### Extrait

▼

La remarque est souvent faite de manière anodine : “Tu me rappelles quand j’étais comme toi”. Dans les yeux de celui qui le dit, une certaine lueur…alors qu’il parle ainsi à un collaborateur pour qui il a de l’admiration. Il revoit dans celui-ci, son enthousiasme, son exubérance, sa folie, sa passion…. Il revoit lui-même et le film de sa vie.
C’est fou, simple et bête…Mais regardez bien autour de vous…ou même simplement dans votre histoire personnelle et vous remarquerez que ceux que le patron estime être le meilleure collaborateur a du talent, de la passion, de l’envie, de l’implication….Mais il a surtout quelque chose du patron.
La vérité est simple. L’image narcissique en organisation prend très vite forme dans l’expression collaborative. Le “moi”, tout beau, tout bien…se cherche dans l’autre…et se reflète dans le collaborateur. C’est très généralement la projection de “moi” qui fonde la valeur du collaborateur et qui décide qui est le meilleur des collaborateurs : celui qui me rappelle le plus moi-même.
Ainsi, les patrons ont tendance à être proche de ceux là dans lesquels ils semblent retrouver une partie de leur histoire, de leur processus…
Tout ceci serait sans soupçons si tous les patrons étaient des bombes de compétences et de perfection professionnelle. En effet, certains collaborateurs de très haut niveau ne sont pas forcément portés en haute estime au profit d’autres dans lesquels les patrons préfèrent miser généralement à cause d’une sensibilité personnelle.
Examinons ce qui se passe.
Nous avons posé dans nos premiers articles que toute expérience professionnelle commence avec le “sujet-héros”. Ce qui crée l’engouement, l’implication, c’est avant tout ce “sujet-héros” qui prend forme de manière inconsciente. Nous avons posé que le “sujet-héros” finit par céder sa place au “sujet-réel” et que toute la magie de l’adaptation professionnelle réside dans la capacité du “sujet-rée”l à encadrer le “sujet-héros” et la “subsistance” dans une certaine harmonie. Mais ce processus signifie aussi le deuil du “sujet-héros”….un deuil qui chez bien de patrons n’évolue jamais jusqu’à sa phase finale. Il y’a toujours chez beaucoup un relent nostalgique qui s’exprime de manière voilée sur soi-même, mais de manière beaucoup plus ouverte sur l’autre.
Le jeune ambitieux qui me rappelle moi…est en général l’expression visible du moi qui ne peut plus s’exprimer ouvertement. Il est l’inconscient qui passe à la conscience sans que se mette en place des mesures de censure puisque ce n’est pas moi…mais l’autre.

▲

### Données fournies
▼

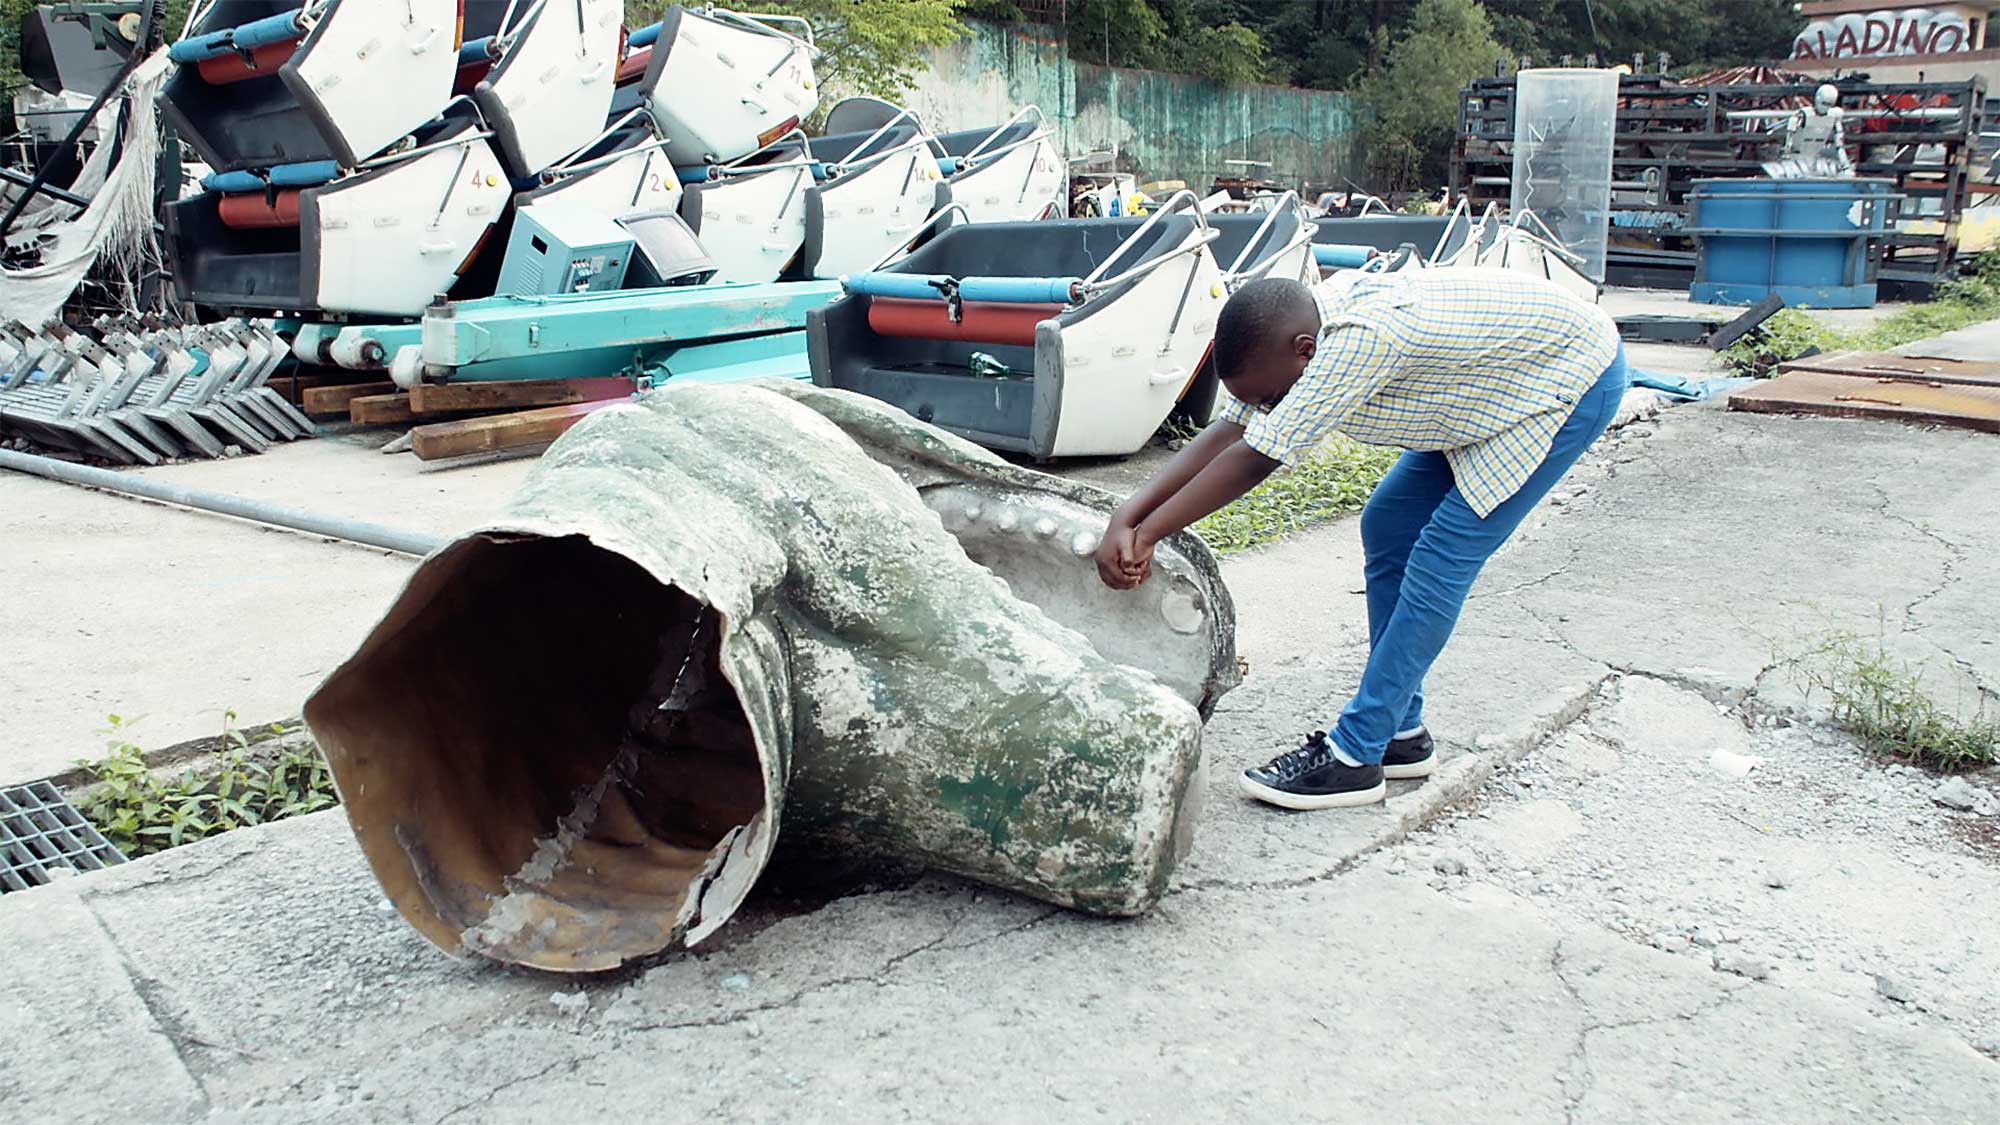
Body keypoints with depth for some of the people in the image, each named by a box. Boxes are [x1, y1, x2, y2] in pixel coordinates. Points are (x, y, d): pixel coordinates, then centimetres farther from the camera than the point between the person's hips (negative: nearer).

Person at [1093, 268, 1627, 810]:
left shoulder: (1361, 337, -38)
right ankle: (1400, 732, 14)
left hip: (1573, 376, -9)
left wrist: (1148, 533, -29)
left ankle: (1354, 756, -8)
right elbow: (1227, 432, -12)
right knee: (1387, 530, 5)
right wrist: (1127, 518, -21)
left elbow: (1255, 460, -36)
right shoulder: (1301, 328, -11)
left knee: (1441, 558, -15)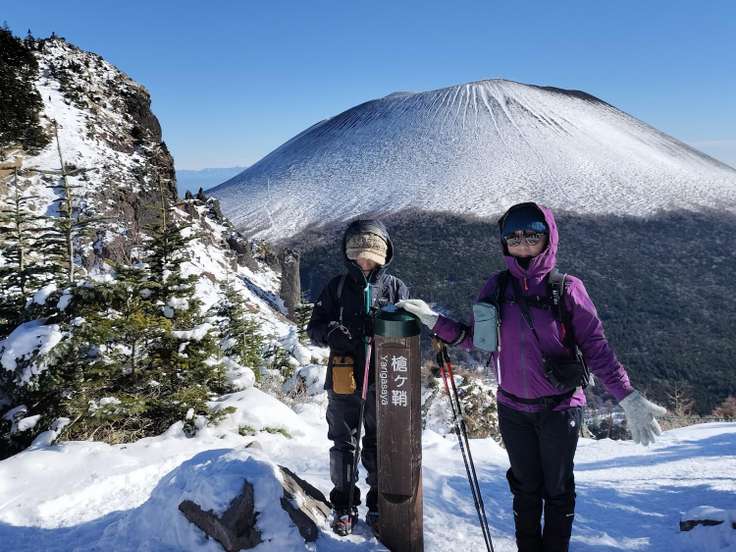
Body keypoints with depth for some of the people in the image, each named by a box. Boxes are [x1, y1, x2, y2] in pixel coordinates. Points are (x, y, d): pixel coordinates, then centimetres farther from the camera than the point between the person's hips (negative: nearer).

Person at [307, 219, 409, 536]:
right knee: (343, 444, 12)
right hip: (342, 379, 1)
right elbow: (314, 327, 5)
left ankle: (379, 505, 29)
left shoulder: (395, 287, 3)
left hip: (381, 381, 0)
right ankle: (344, 506, 29)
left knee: (379, 445, 11)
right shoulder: (337, 287, 5)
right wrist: (330, 333, -18)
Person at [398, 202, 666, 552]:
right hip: (513, 409, 3)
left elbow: (596, 347, -12)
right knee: (526, 486, 20)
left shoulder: (567, 289, -12)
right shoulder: (496, 287, -3)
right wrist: (435, 321, -8)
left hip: (559, 409, -2)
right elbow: (474, 338, 3)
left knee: (557, 489, 17)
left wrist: (628, 398, -19)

▲

### Travail demandé
Rédigez la suite de l'extrait sur le patron qui se reconnaît dans ses collaborateurs, en reprenant juste après sa dernière phrase.

### Espace de réponse
Il est la libération sous deux formes :
Le “sujet-réel” qui a pris le chemin de l’équilibre entre le “sujet-héros” et la “subsistance” et qui désormais regarde tout ce qui lui rappelle le “sujet-héros” qui n’est jamais devenu le grand manitou…comme un chemin d’équilibre. Le patron jouit de retrouver son “sujet-héros” en pleine phase d’expression libre…il jouit de retrouver tous les éléments de son propre “sujet-héros” avec autant de liberté chez l’autre…Il jouit également de savoir et de voir la mutation de ce “sujet-héros” vers un “sujet-réel” qu’il connait lui-même…bref, il jouit de savoir son histoire universel.
La “subsistance” qui a perdu avec douleur le “sujet-héros” et qui en le revoyant chez l’autre, se ressent vivre. Le “sujet-héros” perçu chez l’autre dans cette forme d’expression, est vécu comme étant soi-même. En général, le patron apprivoise ainsi le collaborateur dans une dynamique où le “sujet-héros” devient sa propriété, devient lui-même. Il ira partout avec ce collaborateur, le fera vivre son environnement…bref, en gardant ainsi sous sa coupe le collaborateur, il vit par procuration psychologique…La représentation du “sujet-héros” à côté de lui devient l’élément jouissif qui reconfigure son propre “sujet-héros” par procuration.
Dans les deux cas, bien des dérapages sont possibles.
Il arrive très souvent que le patron s’attache profondément à cette image et à ce chemin du “sujet-héros” qu’il en devient un artisan…et commence à régenter la vie du collaborateur.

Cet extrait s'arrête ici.